In short, Abu el Haj has produced an account that is obsolete at best, mendacious at worst, and which certainly doesn't entitle her to a tenured position at a first-rate institution (though, in fairness, Columbia has made similar blunders in the past).

The Lobby Man is at it again. One of the things The Lobby does is to criticize the scholarship of their opponents no matter how substantial their credentials are. We are then supposed to believe that that no criticism of Israel/Zionism is credible because of the lack of "scholarship". This fraudulent tactic is now patently obvious and is running out of steam.

Might I assume, as author of the previous posting, that I am the "Lobby Man" referred to? This will come as news to anyone familiar with my position on the Israel/Palestine conflict, which would certainly not please AIPAC. It seems that the author of this jibe, having no real knowledge of the background of Abu el Haj's "scholarly" methodology, nor of its serious flaws, is unable to mount a serious defense of her work and simply resorts to sneers at her opponents. He or she ought at least to acquaint his or herself with the science studies literature on which Abu el Haj draws, with the criticism that has been directed at it by scientists, philosophers, and historians alike, and, not least, with Abu el Haj's book. Just to point out a few glaring weaknesses of the last:

(1) Like most postmodernists, especially those who denigrate science, the author throws around the term "positivist" in a largely pejorative way. Positivism, of course, is an influential philosophical stance familiar to anyone who has followed developments in 20th century epistemology of science. Abu el Haj at least attempts a rough definition--but it is utterly wrongheaded. This is unforgiveable in anyone purporting to be an analyst of scientific truth-claims.

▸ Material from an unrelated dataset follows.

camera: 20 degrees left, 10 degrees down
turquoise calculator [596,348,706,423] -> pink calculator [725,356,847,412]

(2) Abu el Haj also repeatedly refers to Zionism as a "colonial" project. This is the kind of knee-jerk use of language that disdains terminological accuracy in favor of words with emotive firepower. By definition, a colony is a piece of territory seized by a foreign, often distant, nation and ruled by its military forces, sometimes with the aid of settlers from the colonizing nation, sometimes not. Whatever one thinks of the sins and/or virtues of Israel, it is certainly not a "colonoial" enterprise; where's the "mother country"?

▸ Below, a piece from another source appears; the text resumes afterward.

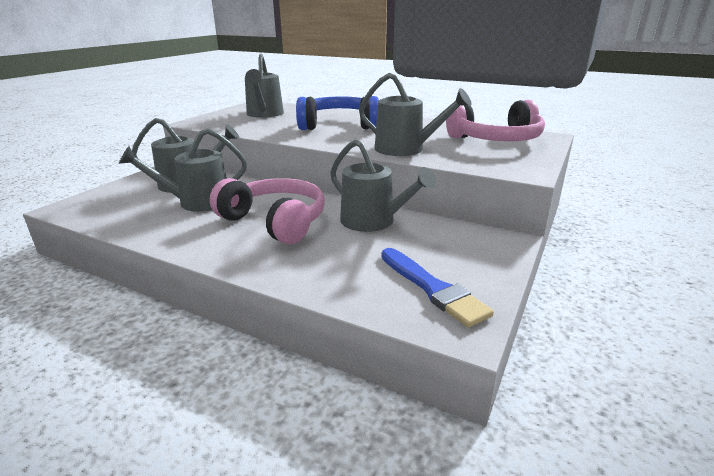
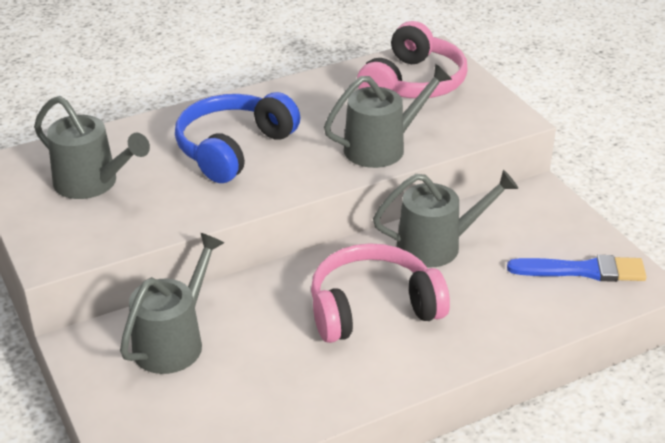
camera: 55 degrees left, 10 degrees up
grey watering can [119,128,247,212] -> none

I add, as a footnote, that I would oppose this promotion even if the subject at hand were archaeology in Norway or Nepal. It's the resort to futile "social constructivist" nonsense that puts me off.

Commenter #17 and #19 - Thank you!

The name that no one seems to be mentioning is Paul de Mann. Nadia Abu El-Haj is working in a tradition of thought in which de Mann was a kind of founding father, and it is no accident that the one time Nazi sympathizer should provide an academic framework and language for someone advancing such counterintuitive arguments.

Counterintuitive can be good, except when it is ridiculous. I am sorry that a lot of the anti-Nadia Abu El-Haj energy comes from the likes of David Horowitz, and that the Barnard grad who started the pettition is a settler. I don't find the academic right sympathetic at all. I basically hate the settlers.

Also, I have not read her book. I am not an academic. But I have read quotes from the book, ad as a citizen it seems that Nadia Abu El-Haj is a symptom of a terrible trend in academia, in which everything is treated as perception - and so maleable by political imperatives - and nothing is acknowledged fact. And don't forget that one of the popularizers of this trend was discovered to have been youthfull sympathizer and advocate of the Nazi's. I am not saying that makes Nadia Abu El-Haj a Nazi, not at all. But this connection should be pointed out, she is the fruit of de Mann's academic trail blazing.

Um, Paul de Man? (One n.) WTF? How does Paul de Man have anything to do with this controversy?